I’m feeling the Love. I know that it is a hackneyed term, today, but please note that I have capitalized the L in love. Maybe a better way to say it is that my awareness is heightened. Being so open to these signals of the more-than-we-can-see world not only brings this feeling of Love, but it leaves one open to all of the energy out there, including the wounded energy. Although that can feel chaotic, it seems worth it.
Open to All
When I am open, I must, by definition, be open to all. I am not that great at processing other people’s wounds if that person is just trying to shift his or her wounds to me. I am not sure that I will ever be good at that. And I hope I do not spend a whole lot of time shifting my wounds to others. But I can deal with the openness of another person, wounds and all, if that person is embracing his or her own wounds, not just trying to shift them.
Sometimes, our wounds commingle, I suppose. This is intimacy. Too often we reserve the word, intimacy, for a very special relationship, a one-of-a-kind or once-in-a-lifetime relationship, attaching the word to sexuality only. Yet, I think we do the word, the concept, intimacy, an injustice when we limited it like this.
First, I think all relationships are one-of-a-kind. We make them that. Our lives are about relationships as a friend of mine reminds me. What we make of those relationships is up to us.
Second, intimacy is too sacred to be reserved for just one person. I think it becomes mere gossip when we reserve intimacy for just one. Certainly we have only a few close friends, and in most cases one lover, with whom we can share our deepest selves. There just are special people in our lives, and that is good.

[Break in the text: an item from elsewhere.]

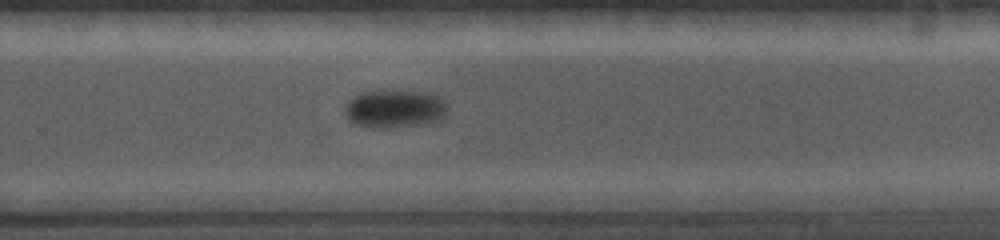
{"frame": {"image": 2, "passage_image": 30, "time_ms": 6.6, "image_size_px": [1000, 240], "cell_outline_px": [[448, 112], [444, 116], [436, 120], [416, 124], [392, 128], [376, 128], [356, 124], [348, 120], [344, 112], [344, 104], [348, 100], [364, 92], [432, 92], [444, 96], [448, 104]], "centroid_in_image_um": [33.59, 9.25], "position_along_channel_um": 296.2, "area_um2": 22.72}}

However, and thirdly, to cut off everyone else from our truest selves is unfair to ourselves, to others and to the Creator, to Love. To be open to and honest with others, to share our true selves with others is both invigorating and frightening.
Show the True Self
Yes, we all know the person who shares everything at the office. The phrase, “too much information” comes to mind. I am not talking about sharing our troubles with the latest hemorrhoid flare-up, or sharing last night’s dream with everyone. No, that is reserved for only a special few and sometimes, even in these cases, on a need-to-know basis.
We don’t need to tell everything or have sex with everyone to say that we practice intimacy. Instead, intimacy just requires that we be open. It requires that we not be afraid to show ourselves, wounds and all. It also requires that we listen to and see the other. In other words, just be with people. Don’t judge. Yes, this might be taken as a sign of weakness, especially for men in a culture where taking control and leading with force are worshiped. But, again, the rewards far outdistance the risks.
Crave to be Open
In the end, I find that most people crave to be known, crave to be open. Each person opens up at his or her own time and pace, of course, but in the end we all want to be open, we need intimacy. I think that this is the natural state of being. Be aware of your own time and pace for opening, and certainly be kind to others as they go at their paces.
So my advice to you (if you’re asking) is to redefine what intimacy means, let down the wall, and live the life that you are gifted to live.